* **Task directions**:
Among the entries below, how many lines include "images"? Answer with the number only.

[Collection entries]
########################################
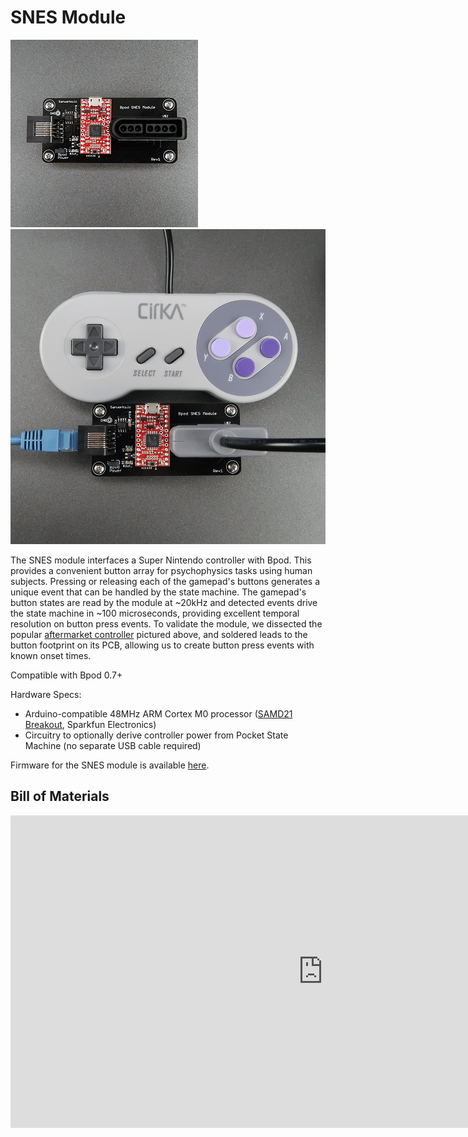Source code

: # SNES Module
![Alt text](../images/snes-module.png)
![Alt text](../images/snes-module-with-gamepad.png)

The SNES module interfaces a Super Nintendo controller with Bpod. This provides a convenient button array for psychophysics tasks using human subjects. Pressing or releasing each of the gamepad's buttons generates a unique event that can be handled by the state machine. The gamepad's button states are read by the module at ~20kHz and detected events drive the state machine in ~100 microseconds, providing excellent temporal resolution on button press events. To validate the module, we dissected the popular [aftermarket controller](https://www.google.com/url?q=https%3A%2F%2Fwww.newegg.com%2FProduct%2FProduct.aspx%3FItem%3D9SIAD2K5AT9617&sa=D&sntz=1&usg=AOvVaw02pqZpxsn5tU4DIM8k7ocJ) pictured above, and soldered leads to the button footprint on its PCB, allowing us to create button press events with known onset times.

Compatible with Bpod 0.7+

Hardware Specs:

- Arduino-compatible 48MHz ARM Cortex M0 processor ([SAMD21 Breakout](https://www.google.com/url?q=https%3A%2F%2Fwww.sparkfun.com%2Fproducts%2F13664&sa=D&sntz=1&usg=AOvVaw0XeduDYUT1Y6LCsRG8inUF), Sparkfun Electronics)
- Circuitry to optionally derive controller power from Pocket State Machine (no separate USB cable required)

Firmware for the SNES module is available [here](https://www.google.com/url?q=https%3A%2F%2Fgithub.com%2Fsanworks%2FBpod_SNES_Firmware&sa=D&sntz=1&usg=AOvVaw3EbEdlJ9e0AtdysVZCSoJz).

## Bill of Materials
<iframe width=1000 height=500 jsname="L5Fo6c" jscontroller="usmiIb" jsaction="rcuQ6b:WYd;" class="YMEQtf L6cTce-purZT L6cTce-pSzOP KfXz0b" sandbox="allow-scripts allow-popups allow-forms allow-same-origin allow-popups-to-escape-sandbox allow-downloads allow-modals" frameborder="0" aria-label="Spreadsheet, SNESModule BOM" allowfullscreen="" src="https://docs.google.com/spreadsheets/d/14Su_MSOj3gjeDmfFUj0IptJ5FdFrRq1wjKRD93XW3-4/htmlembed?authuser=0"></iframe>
########################################
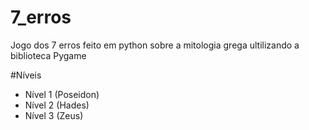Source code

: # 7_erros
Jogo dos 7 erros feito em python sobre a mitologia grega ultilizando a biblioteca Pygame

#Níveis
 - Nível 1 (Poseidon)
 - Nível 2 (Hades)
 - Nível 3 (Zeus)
########################################
* **Exercise response**:
2